Reserva para veintitrés, entre familia y aledaños, aledaños que van aumentando a medida que los vástagos nos crecen. Y qué empeño ponen en ello. Algunos crecen, yo fui una de ellos, y ahora formo parte de los que maduran. Extraño concepto que no sé si sospechar signifique secarse. Intento que no.
Las calles de Barcelona parecen una buena opción, sus avenidas puede contener las ganas de diversión de un grupo que suele, solía, ser todo voces y disparates. Parecía que habíamos olvidado cómo hacerlo pero no, es posible que haya argumentos a los que resulta fácil retomar el hilo, tal vez quedaron fijados en costumbre y nadie puede renunciar a ella como si nunca hubiera existido (fue quedar estancada, pienso). La tarea de vivir se repite en nosotros como si nos aferráramos a lo único en lo que realmente nos enseñaron a creer. La buena educación, tendría que añadir, un tanto descreída incluso de la propia vida como nos enseñó el tiempo. Que tal vez matar resulta complicado (Hitchcock mostraría en Cortina rasgada hasta qué punto) pero no tanto morir. Diríase, más bien, que morir termina por ser un acto tan automático como pelar naranjas antes de llenarse la boca de zumo. Agrio, mucho más si no llegan en temporada.

## Enunciado 1:
¿Puedes repetir al pie de la letra la parte del fragmento que arranca con las palabras que contienen "Reserva para veintitrés, entre" y acaba con "Intento que no."?
## Enunciado 2:
Según el fragmento, ¿para cuántas personas es la reserva?
## Enunciado 3:
¿Concuerdan con el fragmento estas afirmaciones? (a) Quien narra dice que ahora forma parte de los que crecen. (b) Se menciona una película de Hitchcock. (c) Se afirma que matar resulta más fácil que morir.

## Datos disponibles:
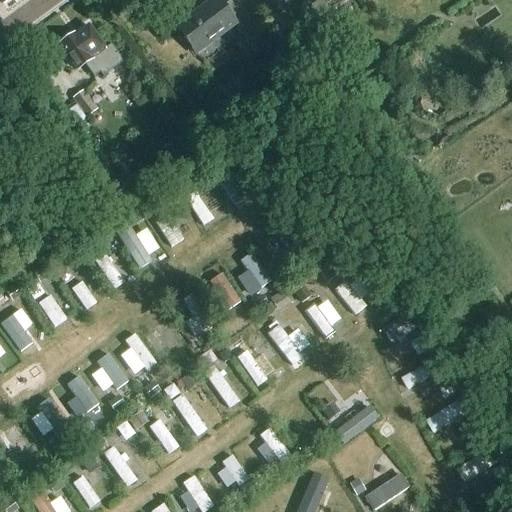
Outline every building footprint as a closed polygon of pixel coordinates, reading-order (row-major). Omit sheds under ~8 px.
[(237,5),(225,14),(215,0),(211,0),(174,27),(195,55),(233,27),(253,54),(266,44),(237,5)] [(60,44),(58,45),(76,71),(83,66),(93,79),(98,75),(101,78),(121,65),(109,48),(104,52),(87,27),(73,37),(67,36),(60,40),(60,44)] [(302,109),(318,97),(311,87),(294,99),(302,109)] [(85,120),(97,112),(82,92),(71,100),(85,120)] [(242,148),(232,155),(238,165),(248,158),(242,148)] [(240,206),(254,197),(234,167),(220,176),(240,206)] [(186,184),(179,188),(184,196),(191,191),(186,184)] [(150,201),(140,208),(147,218),(157,211),(150,201)] [(138,211),(127,218),(134,228),(145,221),(138,211)] [(173,217),(161,224),(175,247),(187,240),(173,217)] [(107,237),(97,243),(102,250),(111,243),(107,237)] [(71,267),(83,259),(75,248),(64,256),(71,267)] [(119,290),(130,283),(111,251),(99,259),(119,290)] [(261,251),(245,258),(260,290),(276,283),(261,251)] [(286,263),(278,269),(283,276),(291,269),(286,263)] [(44,268),(33,275),(40,286),(51,279),(44,268)] [(228,272),(211,280),(221,302),(238,294),(228,272)] [(323,272),(322,285),(335,286),(336,273),(323,272)] [(354,279),(338,289),(357,319),(372,309),(354,279)] [(74,289),(89,311),(101,303),(87,281),(74,289)] [(16,287),(5,294),(12,305),(23,298),(16,287)] [(58,328),(71,318),(55,294),(41,304),(58,328)] [(185,303),(205,332),(218,323),(198,294),(185,303)] [(260,299),(250,305),(256,315),(266,308),(260,299)] [(325,339),(339,332),(327,305),(313,311),(325,339)] [(431,306),(388,323),(395,341),(439,324),(431,306)] [(30,329),(37,325),(27,309),(4,322),(22,353),(38,343),(30,329)] [(249,311),(243,316),(249,323),(254,318),(249,311)] [(173,318),(158,325),(170,352),(186,345),(173,318)] [(296,368),(310,358),(285,324),(271,335),(296,368)] [(141,333),(128,340),(134,350),(124,355),(137,377),(159,364),(141,333)] [(0,367),(14,357),(0,338),(0,367)] [(251,338),(247,346),(258,351),(262,343),(251,338)] [(105,368),(95,374),(106,393),(117,387),(119,390),(132,382),(115,351),(100,359),(105,368)] [(225,351),(216,357),(223,366),(231,360),(225,351)] [(257,389),(271,382),(254,351),(241,358),(257,389)] [(449,355),(408,377),(415,389),(455,367),(449,355)] [(219,365),(208,372),(232,410),(243,403),(219,365)] [(462,372),(454,377),(459,384),(466,380),(462,372)] [(66,385),(84,417),(103,407),(85,374),(66,385)] [(188,378),(179,384),(186,394),(195,388),(188,378)] [(150,386),(141,393),(147,402),(157,394),(150,386)] [(187,394),(175,402),(200,438),(212,430),(187,394)] [(36,419),(48,440),(71,426),(53,397),(39,406),(44,414),(36,419)] [(116,399),(105,406),(112,416),(122,409),(116,399)] [(433,420),(441,433),(473,413),(466,400),(433,420)] [(377,401),(338,433),(349,446),(388,415),(377,401)] [(328,406),(319,413),(327,424),(336,417),(328,406)] [(145,412),(122,426),(129,437),(152,422),(145,412)] [(171,456),(185,447),(165,418),(151,427),(171,456)] [(83,422),(74,429),(80,438),(90,431),(83,422)] [(7,430),(11,438),(2,442),(11,461),(35,450),(22,423),(7,430)] [(287,466),(298,455),(273,428),(261,439),(287,466)] [(98,442),(92,446),(99,456),(106,451),(98,442)] [(60,447),(50,454),(56,463),(66,455),(60,447)] [(119,447),(107,455),(131,489),(143,480),(119,447)] [(500,450),(463,467),(470,482),(507,465),(500,450)] [(0,477),(10,471),(0,457),(0,477)] [(91,460),(80,467),(87,478),(97,471),(91,460)] [(336,460),(315,471),(328,495),(349,484),(336,460)] [(42,463),(32,470),(39,479),(48,473),(42,463)] [(260,468),(251,476),(258,485),(267,477),(260,468)] [(380,509),(420,490),(413,474),(372,493),(380,509)] [(202,511),(211,511),(219,507),(200,475),(186,484),(202,511)] [(55,481),(45,488),(52,498),(62,491),(55,481)] [(0,509),(2,511),(16,511),(17,511),(9,501),(0,507),(0,509)]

## Respuesta 1:
Reserva para veintitrés, entre familia y aledaños, aledaños que van aumentando a medida que los vástagos nos crecen. Y qué empeño ponen en ello. Algunos crecen, yo fui una de ellos, y ahora formo parte de los que maduran. Extraño concepto que no sé si sospechar signifique secarse. Intento que no.

## Respuesta 2:
Para veintitrés.

## Respuesta 3:
(a) No: "y ahora formo parte de los que maduran."
(b) Sí: "Hitchcock mostraría en Cortina rasgada hasta qué punto"
(c) No: "Que tal vez matar resulta complicado (Hitchcock mostraría en Cortina rasgada hasta qué punto) pero no tanto morir."